Widzowie obserwowali różnorodne pojazdy i sprzęt wojskowy, w tym transportery opancerzone Rosomak w różnych wariantach, samobieżne moździerze Rak, artyleryjskie systemy Krab i K9, wyrzutnie rakietowe HIMARS. Ponadto, można było zobaczyć trzy typy czołgów - Leopardy 2, produkowane w Korei K2 oraz czołgi Abrams, które służą zarówno w polskich, jak i amerykańskich siłach zbrojnych. Można było dostrzec także wozy bojowe piechoty Borsuk oraz pojazdy specjalistyczne do minowania Baobab-K. Dodatkowo, w defiladzie wzięły udział liczne pojazdy techniczne, medyczne i logistyczne. W defiladzie wzięły udział także systemy przeciwlotnicze i przeciwrakietowe Patriot, jak również lotnictwo - myśliwce F-16 i FA-50, a także F-35 należące do lotnictwa USA. Poza tym na niebie można było zobaczyć samoloty transportowe - np. wykorzystywane do transportu najważniejszych osób w państwie, a także śmigłowce - w tym Black Hawki czy AW101, a także amerykańskie śmigłowce uderzeniowe Apache.
Zapytaliśmy wiceszefa sejmowej Komisji Obrony Narodowej Piotra Kaletę z Prawa i Sprawiedliwości o to, jak ocenia to wydarzenie. - Po prostu było wspaniale. Tam trzeba było być. Każdy, kto mógł, kto Polskę ma w sercu powinien dzisiejszą uroczystość oglądać na żywo albo w telewizorze. To jednocześnie buduje, ale jednocześnie jest dla nas ogromnym zobowiązaniem, jak bardzo musimy wspierać naszych żołnierzy i nie robić im krzywdy tak, jak robili to niektórzy politycy opozycji - powiedział.
Część osób związanych z opozycją próbowała jednak podważyć sens dzisiejszej defilady przekonując, że jest to "pisowska hucpa", albo twierdząc, że nie powinno się jej organizować przy tak wysokich temperaturach.
Piknik, kiełbasa i defilada- ta władza uważa, że tyle wystarczy nam głąbom do szczęścia.

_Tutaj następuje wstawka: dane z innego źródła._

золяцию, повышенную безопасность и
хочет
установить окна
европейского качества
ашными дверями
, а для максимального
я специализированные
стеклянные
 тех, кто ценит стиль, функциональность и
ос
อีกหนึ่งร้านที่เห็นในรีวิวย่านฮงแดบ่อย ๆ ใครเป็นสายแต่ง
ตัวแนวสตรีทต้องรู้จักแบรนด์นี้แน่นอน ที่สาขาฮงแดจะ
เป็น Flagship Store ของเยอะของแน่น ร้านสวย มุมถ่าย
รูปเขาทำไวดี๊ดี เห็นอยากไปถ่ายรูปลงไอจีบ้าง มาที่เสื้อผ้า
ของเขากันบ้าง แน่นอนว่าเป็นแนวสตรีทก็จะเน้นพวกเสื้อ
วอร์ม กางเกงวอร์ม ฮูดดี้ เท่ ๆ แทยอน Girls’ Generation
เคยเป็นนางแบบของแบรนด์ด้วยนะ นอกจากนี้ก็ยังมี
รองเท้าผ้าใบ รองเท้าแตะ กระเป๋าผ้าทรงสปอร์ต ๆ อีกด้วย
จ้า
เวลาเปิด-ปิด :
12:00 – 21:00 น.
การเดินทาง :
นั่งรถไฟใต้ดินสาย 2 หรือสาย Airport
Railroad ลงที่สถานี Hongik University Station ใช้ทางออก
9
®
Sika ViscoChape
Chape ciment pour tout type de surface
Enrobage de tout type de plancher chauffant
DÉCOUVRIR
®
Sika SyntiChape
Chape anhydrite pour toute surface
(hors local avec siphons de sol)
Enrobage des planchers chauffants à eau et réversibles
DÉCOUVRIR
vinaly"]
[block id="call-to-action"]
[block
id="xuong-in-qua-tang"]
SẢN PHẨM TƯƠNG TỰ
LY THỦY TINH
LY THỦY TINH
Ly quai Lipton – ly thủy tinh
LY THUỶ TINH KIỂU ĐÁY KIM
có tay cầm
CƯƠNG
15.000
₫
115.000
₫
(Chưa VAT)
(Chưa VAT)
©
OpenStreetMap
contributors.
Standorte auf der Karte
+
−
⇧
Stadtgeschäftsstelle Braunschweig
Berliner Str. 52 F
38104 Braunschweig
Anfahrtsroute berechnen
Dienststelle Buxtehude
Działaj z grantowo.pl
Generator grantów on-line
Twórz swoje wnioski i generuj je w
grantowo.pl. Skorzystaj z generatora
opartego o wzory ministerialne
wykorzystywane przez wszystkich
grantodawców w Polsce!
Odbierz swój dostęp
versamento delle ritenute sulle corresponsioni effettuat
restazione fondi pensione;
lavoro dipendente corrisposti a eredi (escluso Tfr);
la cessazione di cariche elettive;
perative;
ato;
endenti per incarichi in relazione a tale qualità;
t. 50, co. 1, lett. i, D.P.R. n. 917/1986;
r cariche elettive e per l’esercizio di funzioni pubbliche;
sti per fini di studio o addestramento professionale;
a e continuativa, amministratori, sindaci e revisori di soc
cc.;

— Tomasz Lis (@lis_tomasz) August 15, 2023
Wyborcza nigdy nie zawodzi.🤬 #Defilada pic.twitter.com/tPiaEkBiYb
— Jowita💯❤🇵🇱#PrzyszłośćToPolska (@Jowita_W) August 15, 2023
Są, wypełzły! pic.twitter.com/Z0rYOuge4p
— Wiktor M (@WiktorM15) August 15, 2023
Parada Parodystów cd#Defilada #KACZYSTAN pic.twitter.com/wcRZe95p5C
— Mario Lex Rebel #SilniRazem (@MarioRebeliant) August 15, 2023
"Defilada z okazji święta Wojska Polskiego ma stworzyć wrażenie, że polska armia dysponuje supernowoczesnym sprzętem. Tylko że zobaczymy pojedyncze sztuki uzbrojenia, które dotarły do naszego kraju w ostatnich miesiącach. Zadłużając się, już musimy za ten sprzęt płacić miliardy…
— Tomasz Siemoniak (@TomaszSiemoniak) August 15, 2023
Ataki te skomentował Piotr Kaleta. - To ludzie, którzy nie mają z logiką nic wspólnego. Defilada była planowana, a nie że odbędzie się, czy będzie tak czy inna temperatura. Żołnierz jest do dyspozycji w każdych warunkach. I nasi żołnierze pokazali to wspaniale. A ci, którzy podchodzą do tego w ten sposób pokazuje, że nie warto w ogóle z nimi dyskutować - ocenił.